Banksy (1974 — ) is a graffiti artist from Bristol, UK, whose artwork has appeared throughout London and other locations around the world. Despite this he carefully manages to keep his real name from the mainstream media. However, many newspapers assert that his real name is Robert or Robin Banks.
Banksy, despite not calling himself an artist, has been considered by some as talented in that respect; he uses his original street art form, often in combination with a distinctive stencilling technique, to promote alternative aspects of politics from those promoted by the mainstream media.
Some believe that his stencilled graffiti provides a voice for those living in urban environments that could not otherwise express themselves, and that his work is also something which improves the aesthetic quality of urban surroundings; many others disagree, asserting that his work is simple vandalism (a claim made by at least Peter Gibson, spokesperson for Keep Britain Tidy), or that his (apparently left wing) beliefs are not shared by the majority of the inhabitants of the environments that he graffitis. This political purpose behind his vandalism is reminiscent of the Ad Jammers or subvertising movement, who deface corporate advertising to change the intended message and hijack the advert.
Banksy does, however, also do paid work for charities (e.g., Greenpeace) as well as demanding up to £25,000 for canvases. It has also been alleged  and denied  that Banksy has done work with corporations such as Puma. This has led to him being accused of being a sellout and a careerist by other artists and activists.
Due to the shroud of secrecy surrounding his real identity and his subversive character; Banksy has achieved somewhat of a cult following from some of the younger age group within the stencilling community.
In 2004 the Space Hijackers gave out spoof vouchers outside a Banksy exhibition to highlight the artist’s ironic use of anti-capitalist and protest imagery while doing work for corporations and art galleries.
Another of Banksy’s tricks involved hanging a piece of his own art in London’s Tate Modern, and as of March 2005, the New York Museum of Modern Art, Metropolitan Museum of Art, the Brooklyn Museum, and the American Museum of Natural History.

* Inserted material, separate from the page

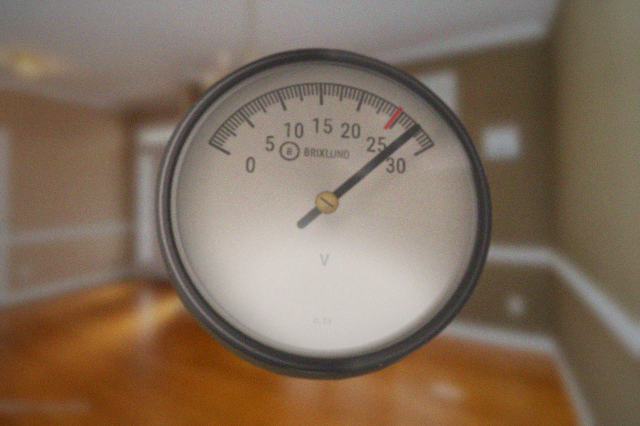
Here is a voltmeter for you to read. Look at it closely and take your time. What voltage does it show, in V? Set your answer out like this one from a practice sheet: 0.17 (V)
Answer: 27.5 (V)
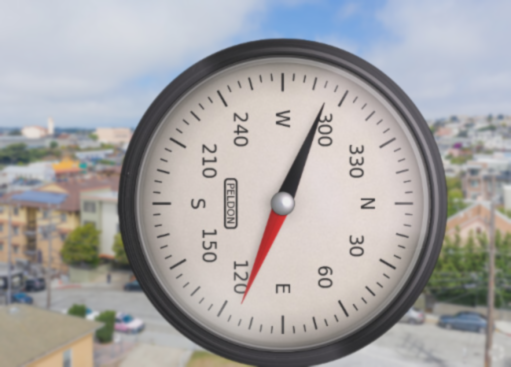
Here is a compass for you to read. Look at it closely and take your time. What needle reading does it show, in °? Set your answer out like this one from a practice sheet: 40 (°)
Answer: 112.5 (°)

In May 2005 Bansky’s version of primitive cave painting depicting a human figure hunting wildlife while pushing a shopping cart was found hanging in the British Museum.
On 4 August 2005, the BBC reported that Banksy had painted 9 images on the Palestinian side of the Israeli West Bank barrier, including an image of a ladder up and over the wall and an image of children digging a hole through the wall
Banksy has also self-published several books that contain photos of his work in various countries as well as some of his canvas work and exhibitions, accompanied by his own subversive and often witty writings. His first book, published in black and white, is Banging your head against a brick wall followed by the full color Existencilism. In 2004 he published his third book, Cut it Out, and 2005 saw the publication by Random House of Wall and Piece.
A common technique in Banksy’s art is to play on the perspective and edges of the item on which he is stencilling. Examples include ‘trapdoors’, ‘criminal rats’, photo opportunities and ‘peeing soldiers
Performing a whois lookup on Banksy’s website reveals that the registrant is Stephen Lazarides, a photographer. It has been suggested that Lazarides is Banksy also going under the name of gHOSTbOY. However Lazarides is actually Banksy’s manager and Banksy has gone to great lengths to conceal his identity. Whilst creating artwork for Wall of Sounds’s “Two Culture Clash” in Jamaica a number of photographs were purportedly taken of him by the event’s official photographer, Peter Dean Rickards. After the pair had a number of disagreements, Rickards later sold the supposed photos of Banksy to the London Evening Standard. Rickards then published an article on a website entitiled “Just who the fuck is Banksy?!?”. There are arguments for and against the veracity of the photographs.